This week I would like to provide you with an instrument to determine your Office Maturity Level (OML).
No office
‘No Office” could also be maturity level 9.
When you have no office, you have maximum flexibility.
Yesterday I was talking via Skype about a new business opportunity with some potential partners. One in Oslo, one in Antwerp and I was in my dacha in Vlissingen. The call ended at 5 pm and we were immediately home. “No Office” is also very sustainable. You can always camp at the office of a client, or in a Starbucks in the center of town.
The villa
• Quiet
• Big rooms
• Often in suburban areas
• Parking for a couple of cars
• Joint lunch in the big kitchen
A long time ago I worked six month in a villa, for a recruitment agency. The rooms were very nice. We always had lunch together in the cellar. Most people liked it, for me it was to cozy and I felt locked up.
Traditional
• Big office building
• Reception on ground floor
• Special parking area for senior staff
• Corner offices for senior staff
• Low flexibility
• Restaurant on ground floor
• Special lunch room on top floor
The building above was Philips Electronics building SFF in Eindhoven. My office was on the 10th floor, the top floor. The president of the Consumer Electronics division had four rooms. A working room, a small meeting room, a big meeting room and a room for his secretary. There was also a kitchen. The cook always prepared very nice lunches for the president and his guests. They left the smell for us, the corporate staff.
The Cubicle
• Widely spread in US
• Small offices for everyone!
• You cannot see your colleagues when you sit
• Ideal for somewhat autistic people
When I worked in Chicago, I had my own cubicle. My neighbours arrived in the morning with the snow booths, coffee and hot breakfast. They took off their snow booths, put on a normal pair of shoes they had taken in their rucksack, and they ate their breakfast in silence. When I walked around and tried to speak to my colleagues in their cubicles, they looked weary at the strange Dutchman. You were supposed to stay in your cubicle, unless you had a meeting with the boss in her corner office.
Open space
• No more walls
• Transparent
• Meeting rooms and telephone cells
• Difficult to reduce the noise
• Easy to approach a colleague
• High flexibility
• “Casual collisions” in the context of the office
• Ideal for extroverts
Once I visited the Microsoft office in Amsterdam. A very nice coffee corner on the ground floor. 300 working places for 800 employees. If you had no meeting, you better work out of home. Nobody had a personal working space, and camping was not allowed. Camping: you arrive early, and park your jacket, notebook and laptop at a nice place. Then you go to your three-hour meeting, knowing that your prime spot is secured.
Homely office
• The office is your second home
• Healthy food provided
• Fun elements
• One employer office
• Working from home is not preferred
• Playground for interior architects
The Google office in Amsterdam is a nice example. Apparently all Google offices around the world have a very nationalistic interior design. As the Dutch like caravanning, they parked a caravan in the middle of the office. I also like the bicycle repair shop, the home of the IT support desk. The downside of such an office: it’s one employer only, and as such it is not a very diverse environment.
Shared office
•Shared working spaces and meeting rooms
• Concepts as “Spaces” and “Seats2meet”
• Focused on self employed professionals
• Increased chance of casual collisions
• Nice design
• Somewhat artificial
The shared working spaces are popping up everywhere. Different concepts, from “the bare minimum” to “de luxe”. Often the concepts provide more than just a working space. They facilitate networking and they create professional communities.

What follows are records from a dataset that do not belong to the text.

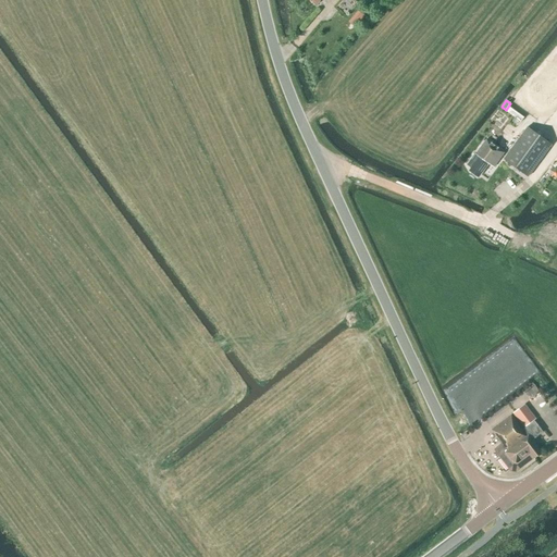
[(504,160),(528,177),(553,145),(528,126),(504,160)]
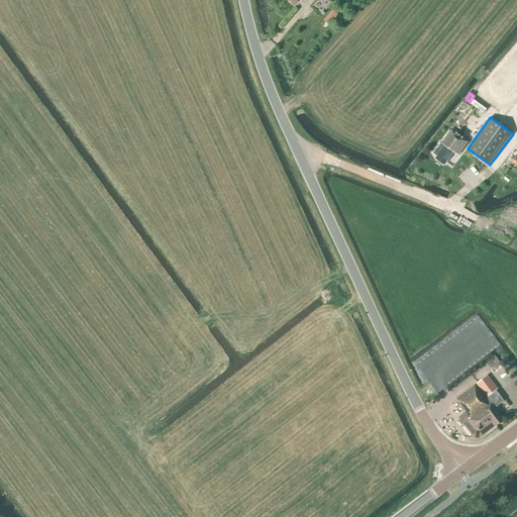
[(469,138),(477,127),(470,122),(461,133),(469,138)]
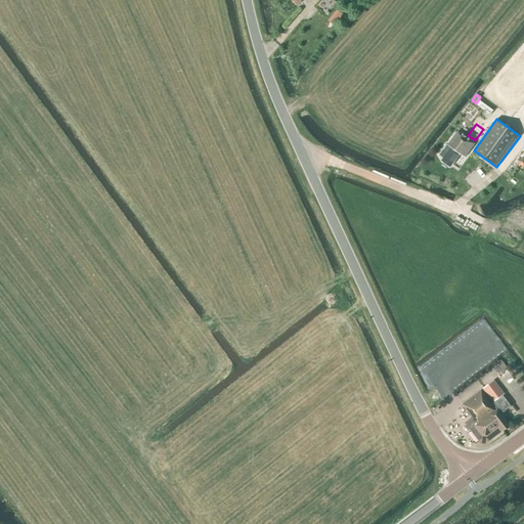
[(465,158),(475,144),(457,132),(447,145),(447,144),(439,156),(444,159),(442,161),(449,167),(459,154),(465,158)]
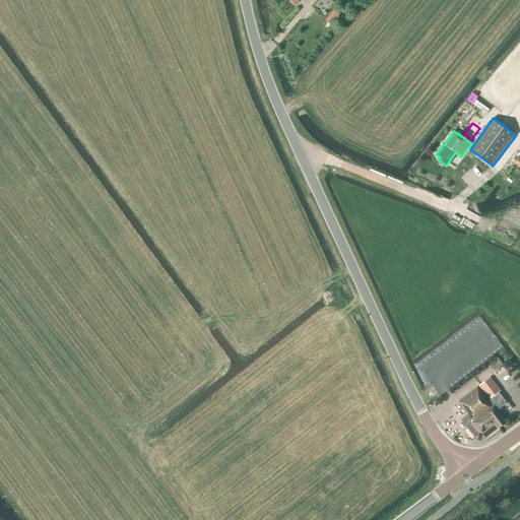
[(490,400),(499,393),(502,391),(491,378),(478,387),(490,400)]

Sometimes you can feel very lonely, sitting between all the professionals looking for their next assignment.
Casual collision
• Often build on the remains of traditional offices
• Sustainable concepts
• Home of start-ups
• Self employed professionals
• Corporates searching for innovation
• Big chance of casual collisions
• Transparent
• Somewhat rough
• Interior architects nowhere to be seen.
The next phase of office evolution. I described B. Amsterdam in my last blog post. B. Amsterdam and other concepts like it are interesting experiments. They become breeding grounds where professionals, start-ups, big corporates and universities are meeting each other. Together they are working on innovations, and creating a better world.